◆ What the task requires
Please output the entries that follow exactly, without a single image.

◆ Given data
_____
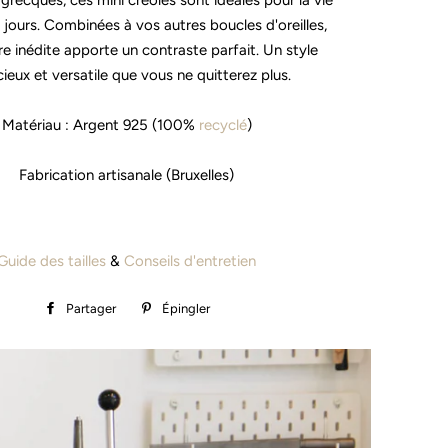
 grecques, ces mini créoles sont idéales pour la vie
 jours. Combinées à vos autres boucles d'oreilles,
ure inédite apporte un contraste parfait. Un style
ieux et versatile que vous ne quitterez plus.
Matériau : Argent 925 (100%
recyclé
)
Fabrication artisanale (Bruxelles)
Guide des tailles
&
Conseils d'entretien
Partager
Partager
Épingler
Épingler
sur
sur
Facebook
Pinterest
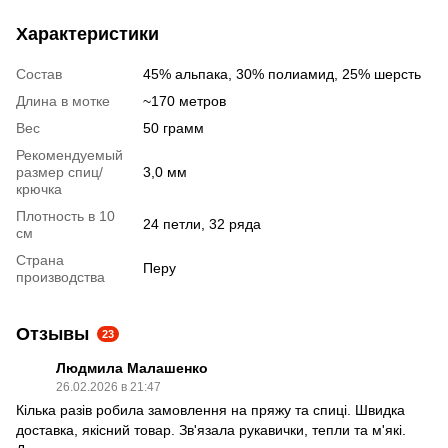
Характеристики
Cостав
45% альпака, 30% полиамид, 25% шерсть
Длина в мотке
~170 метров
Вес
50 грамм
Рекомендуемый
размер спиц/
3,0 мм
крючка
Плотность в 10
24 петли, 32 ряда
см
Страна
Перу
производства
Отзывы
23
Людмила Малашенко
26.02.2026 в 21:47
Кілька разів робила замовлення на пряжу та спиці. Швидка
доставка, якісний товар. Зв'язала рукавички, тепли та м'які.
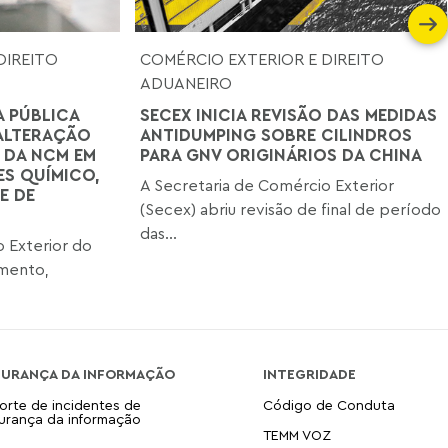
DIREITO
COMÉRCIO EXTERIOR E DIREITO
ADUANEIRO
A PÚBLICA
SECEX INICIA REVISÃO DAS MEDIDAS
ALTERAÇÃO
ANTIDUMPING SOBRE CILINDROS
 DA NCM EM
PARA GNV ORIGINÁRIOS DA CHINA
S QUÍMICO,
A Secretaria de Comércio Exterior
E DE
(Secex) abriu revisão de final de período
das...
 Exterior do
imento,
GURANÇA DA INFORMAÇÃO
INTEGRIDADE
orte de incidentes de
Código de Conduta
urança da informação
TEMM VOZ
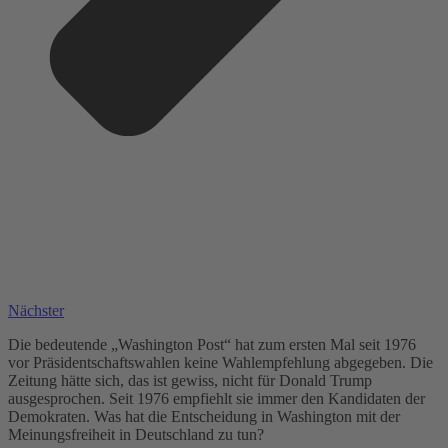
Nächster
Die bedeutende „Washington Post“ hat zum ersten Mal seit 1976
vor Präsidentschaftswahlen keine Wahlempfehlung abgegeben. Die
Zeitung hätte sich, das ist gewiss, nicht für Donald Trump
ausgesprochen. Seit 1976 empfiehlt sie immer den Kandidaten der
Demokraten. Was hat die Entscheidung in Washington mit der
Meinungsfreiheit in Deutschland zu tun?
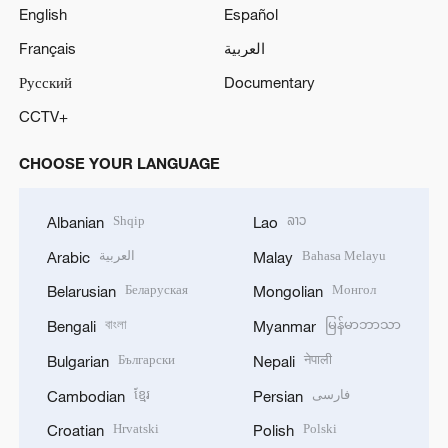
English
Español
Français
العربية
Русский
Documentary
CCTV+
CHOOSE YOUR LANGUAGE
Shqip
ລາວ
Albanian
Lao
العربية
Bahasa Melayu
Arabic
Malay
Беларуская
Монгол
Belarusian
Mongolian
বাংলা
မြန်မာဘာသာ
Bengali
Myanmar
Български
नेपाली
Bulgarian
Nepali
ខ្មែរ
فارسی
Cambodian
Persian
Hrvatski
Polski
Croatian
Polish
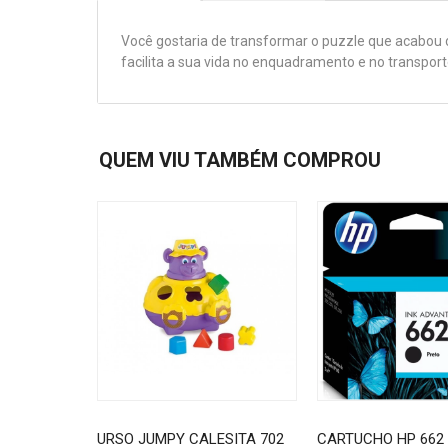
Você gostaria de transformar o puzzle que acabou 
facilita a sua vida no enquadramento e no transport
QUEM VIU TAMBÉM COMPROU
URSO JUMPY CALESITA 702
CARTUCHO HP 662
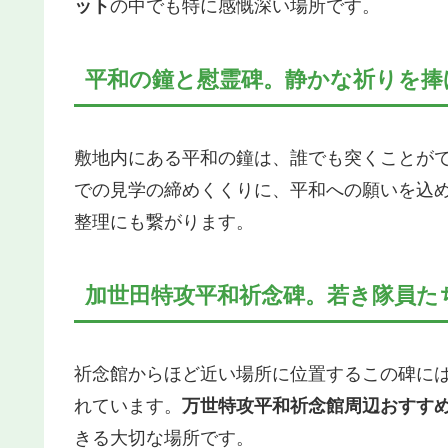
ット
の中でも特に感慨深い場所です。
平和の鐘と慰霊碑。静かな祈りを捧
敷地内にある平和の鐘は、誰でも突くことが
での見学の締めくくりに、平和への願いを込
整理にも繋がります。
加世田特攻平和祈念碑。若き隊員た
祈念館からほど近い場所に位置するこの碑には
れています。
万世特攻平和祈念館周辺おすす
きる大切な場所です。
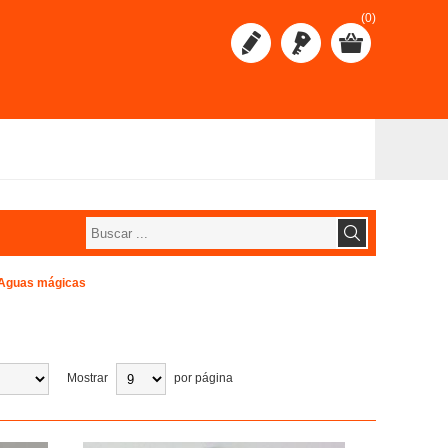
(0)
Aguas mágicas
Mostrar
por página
_____
◆ Result
 grecques, ces mini créoles sont idéales pour la vie
 jours. Combinées à vos autres boucles d'oreilles,
ure inédite apporte un contraste parfait. Un style
ieux et versatile que vous ne quitterez plus.
Matériau : Argent 925 (100%
recyclé
)
Fabrication artisanale (Bruxelles)
Guide des tailles
&
Conseils d'entretien
Partager
Partager
Épingler
Épingler
sur
sur
Facebook
Pinterest
Характеристики
Cостав
45% альпака, 30% полиамид, 25% шерсть
Длина в мотке
~170 метров
Вес
50 грамм
Рекомендуемый
размер спиц/
3,0 мм
крючка
Плотность в 10
24 петли, 32 ряда
см
Страна
Перу
производства
Отзывы
23
Людмила Малашенко
26.02.2026 в 21:47
Кілька разів робила замовлення на пряжу та спиці. Швидка
доставка, якісний товар. Зв'язала рукавички, тепли та м'які.
DIREITO
COMÉRCIO EXTERIOR E DIREITO
ADUANEIRO
A PÚBLICA
SECEX INICIA REVISÃO DAS MEDIDAS
ALTERAÇÃO
ANTIDUMPING SOBRE CILINDROS
 DA NCM EM
PARA GNV ORIGINÁRIOS DA CHINA
S QUÍMICO,
A Secretaria de Comércio Exterior
E DE
(Secex) abriu revisão de final de período
das...
 Exterior do
imento,
GURANÇA DA INFORMAÇÃO
INTEGRIDADE
orte de incidentes de
Código de Conduta
urança da informação
TEMM VOZ
Nächster
Die bedeutende „Washington Post“ hat zum ersten Mal seit 1976
vor Präsidentschaftswahlen keine Wahlempfehlung abgegeben. Die
Zeitung hätte sich, das ist gewiss, nicht für Donald Trump
ausgesprochen. Seit 1976 empfiehlt sie immer den Kandidaten der
Demokraten. Was hat die Entscheidung in Washington mit der
Meinungsfreiheit in Deutschland zu tun?
English
Español
Français
العربية
Русский
Documentary
CCTV+
CHOOSE YOUR LANGUAGE
Shqip
ລາວ
Albanian
Lao
العربية
Bahasa Melayu
Arabic
Malay
Беларуская
Монгол
Belarusian
Mongolian
বাংলা
မြန်မာဘာသာ
Bengali
Myanmar
Български
नेपाली
Bulgarian
Nepali
ខ្មែរ
فارسی
Cambodian
Persian
Hrvatski
Polski
Croatian
Polish
Você gostaria de transformar o puzzle que acabou 
facilita a sua vida no enquadramento e no transport
QUEM VIU TAMBÉM COMPROU
URSO JUMPY CALESITA 702
CARTUCHO HP 662
ット
の中でも特に感慨深い場所です。
平和の鐘と慰霊碑。静かな祈りを捧
敷地内にある平和の鐘は、誰でも突くことが
での見学の締めくくりに、平和への願いを込
整理にも繋がります。
加世田特攻平和祈念碑。若き隊員た
祈念館からほど近い場所に位置するこの碑には
れています。
万世特攻平和祈念館周辺おすす
きる大切な場所です。
(0)
Aguas mágicas
Mostrar
por página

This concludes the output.